The Arleigh Burke-class guided-missile destroyer USS Ross (DDG 71) completed a series of air defense and fighter control exercises with NATO air forces in the Baltic Sea, Nov. 28, 2020.
German Eurofighter F2000 aircraft from NATO Air Command conducted a series of flyovers while Ross’ air-intercept controllers directed the aircraft in a series of tactical air defense exercises.
“Air defense exercises like these provide us with a unique opportunity for our watch standers to train in a dynamic environment,” said Cmdr. John D. John, commanding officer of Ross. “Being able to conduct these exercises with our NATO Allies provides all of us with the opportunity to maintain our warfighting readiness and improve interoperability.”

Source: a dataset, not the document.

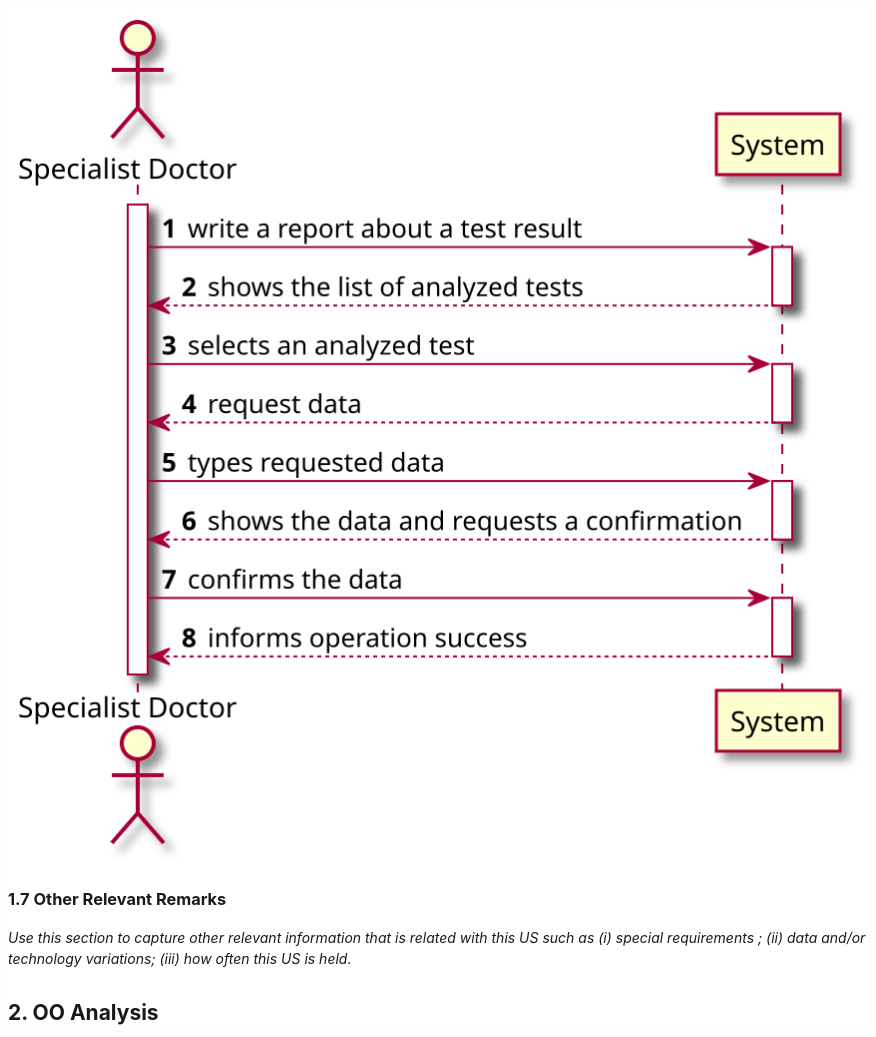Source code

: ![US14-SSD](US14_SSD.svg)


### 1.7 Other Relevant Remarks

*Use this section to capture other relevant information that is related with this US such as (i) special requirements ; (ii) data and/or technology variations; (iii) how often this US is held.* 


## 2. OO Analysis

Ross has conducted similar air defense exercises while operating in the Baltic, most recently being last week with Italian Eurofighter Typhoon F2000 aircraft assigned to NATO and again with Portuguese Air Force F-16 Fighting Falcons in September. These steady operations demonstrate a continued commitment to maritime security and common defense.

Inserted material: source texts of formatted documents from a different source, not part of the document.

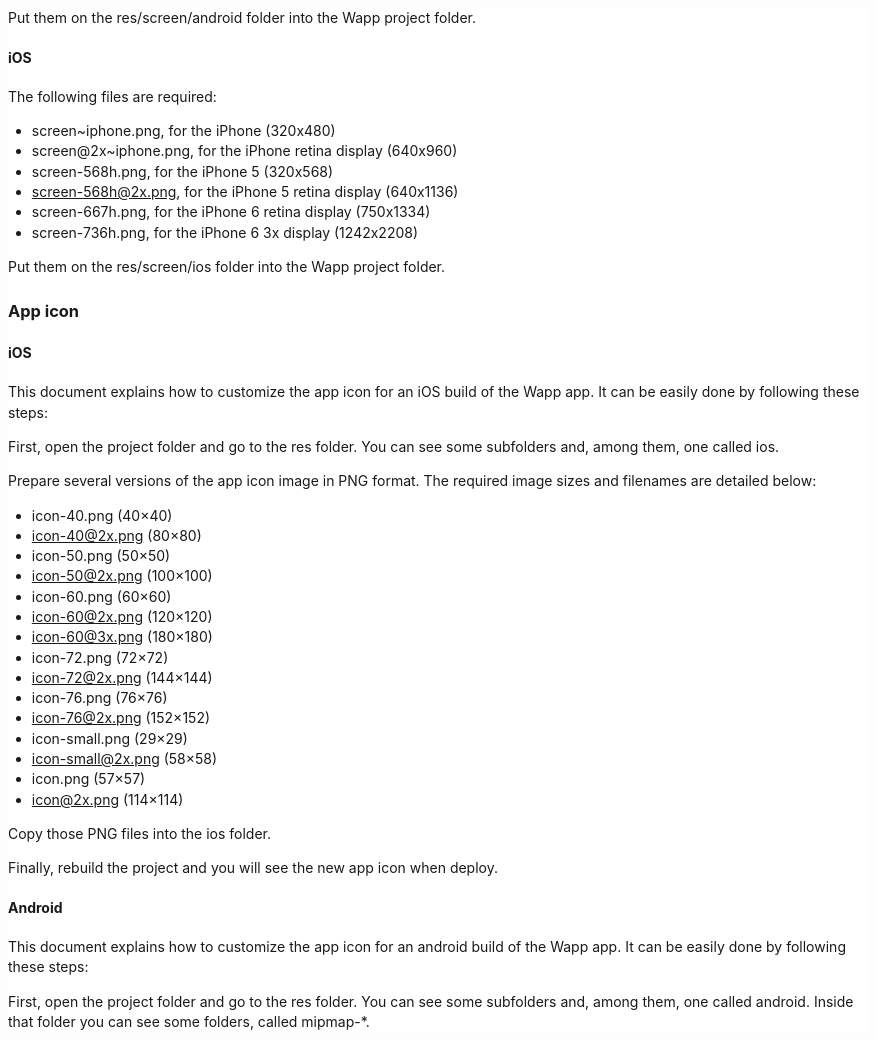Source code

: Put them on the res/screen/android folder into the Wapp project folder.

#### iOS

The following files are required:

* screen~iphone.png, for the iPhone (320x480)
* screen@2x~iphone.png, for the iPhone retina display (640x960)
* screen-568h.png, for the iPhone 5 (320x568)
* screen-568h@2x.png, for the iPhone 5 retina display (640x1136)
* screen-667h.png, for the iPhone 6 retina display (750x1334)
* screen-736h.png, for the iPhone 6 3x display (1242x2208) 

Put them on the res/screen/ios folder into the Wapp project folder.


### App icon

#### iOS

This document explains how to customize the app icon for an iOS build of the Wapp app. It can be easily done by following these steps:

First, open the project folder and go to the res folder. You can see some subfolders and, among them, one called ios.

Prepare several versions of the app icon image in PNG format. The required image sizes and filenames are detailed below:

* icon-40.png (40×40)
* icon-40@2x.png (80×80)
* icon-50.png (50×50)
* icon-50@2x.png (100×100)
* icon-60.png (60×60)
* icon-60@2x.png (120×120)
* icon-60@3x.png (180×180)
* icon-72.png (72×72)
* icon-72@2x.png (144×144)
* icon-76.png (76×76)
* icon-76@2x.png (152×152)
* icon-small.png (29×29)
* icon-small@2x.png (58×58)
* icon.png (57×57)
* icon@2x.png (114×114)

Copy those PNG files into the ios folder.

Finally, rebuild the project and you will see the new app icon when deploy.

#### Android

This document explains how to customize the app icon for an android build of the Wapp app. It can be easily done by following these steps:

First, open the project folder and go to the res folder. You can see some subfolders and, among them, one called android. Inside that folder you can see some folders, called mipmap-*.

Ross, forward-deployed to Rota, Spain, began its 10th Forward-Deployed Naval Forces-Europe (FDNF-E) patrol Aug. 29 in the U.S. Sixth Fleet area of operations in support of U.S. national security interests in Europe and Africa.
Four U.S. Navy destroyers, including Ross, are based in Rota, Spain, and assigned to Commander, Task Force 65 in support of NATO’s Integrated Air Missile Defense architecture. These Forward-Deployed Naval Forces-Europe ships have the flexibility to operate throughout the waters of Europe and Africa, from the Cape of Good Hope to the Arctic Circle, demonstrating their mastery of the maritime domain.
U.S. Sixth Fleet, headquartered in Naples, Italy, conducts the full spectrum of joint and naval operations, often in concert with allied and interagency partners, in order to advance U.S. national security interests and stability in Europe and Africa.